Mel vécut ainsi sa vie en basculant entre Emily et Mel, rencontrant des êtres qu'il n'eut jamais apprécié, ou qu'il eut au contraire, aimé. Il rencontra une jument, aussi instable que son pouvoir. Tout deux se lièrent d'une liaison un tan soi peu ambiguë.

Enfin, la malédiction qui frappa les terres des Cinq Sens les laissa tout deux grisés d'une terreur effroyable. Mel réussit à sauver la jument qui mourrait au bout de son sang qu'elle n'arrivait plus à contrôler, et... Celle-ci réussit à rasséréner Mel et Emily, qui partageaient alors le même corps.

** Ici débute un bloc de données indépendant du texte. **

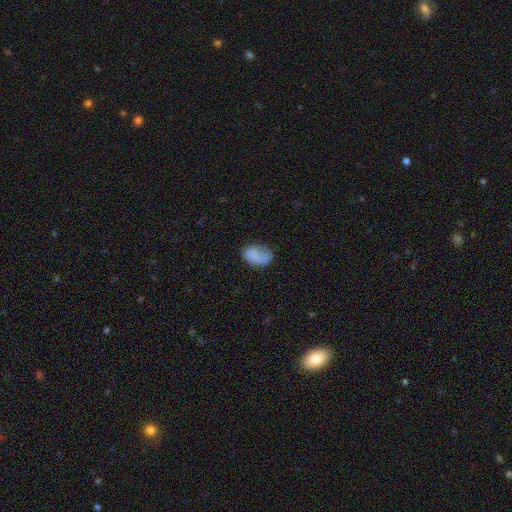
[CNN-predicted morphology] Q: Smooth or featured?
A: smooth (79%); runner-up: featured or disk (13%)
Q: How rounded?
A: in between (88%); runner-up: round (11%)
Q: Merging?
A: none (59%); runner-up: minor disturbance (27%)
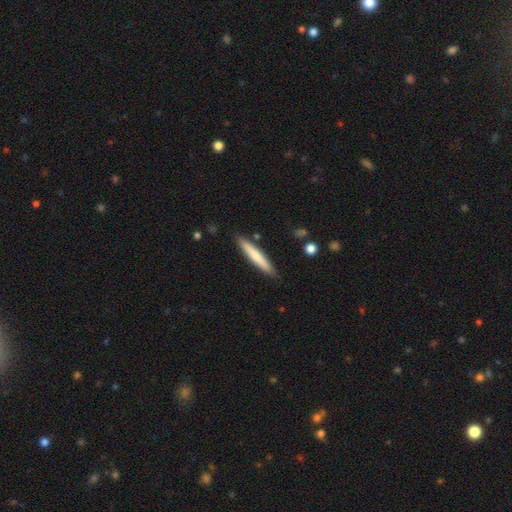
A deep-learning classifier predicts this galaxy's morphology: type=smooth (64%); roundness=cigar-shaped (93%); merging=none (88%).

S'ensuivit de problèmes environnants. Comme un lâche, le loup s'enfuit, laissant ainsi le reste derrière. Des mois, dans années s'ensuivirent alors. Mel ne vieillit pas: Cette drôle de cicatrice lui en empêche. Seule pousse sa fourrure. Mel rencontre beaucoup d'autres protagonistes. Ils ne sont pas importants. Ils démontrent leur sagesse à plus d'une reprise, mais ils ne sont pas importants, aux yeux de Mel. Rien ne l'est, par ailleurs.

Puis, ses pas l'emmènent vagabonder partout. Il revient sur les terres des cinq sens. Il a l'air plus vieux, mais c'est faux: Il est encore jeune. Il a vieilli, mais intérieurement. Il n'a pas grandi d'un seul misérable millimètre. Même son pouvoir — enfin, Emily — semble complètement arrachée de sa vie. Il n'a plus rien pour s'échapper, plus de cette enveloppe pour ressentir ou aimer. Mel est perdu, égaré. Alors il décide, sur cette même impulsion, sur ce même réflexe. Il décide de suivre son corps, qui sait où il veut réellement aller. Auprès de cette Jument Farouche qu'il calmera, en dépit du manque d'affection qu'il lui emmène. Comment aimer ce qui n'aime pas? Voilà la seule question à laquelle il a réellement besoin de réfléchir.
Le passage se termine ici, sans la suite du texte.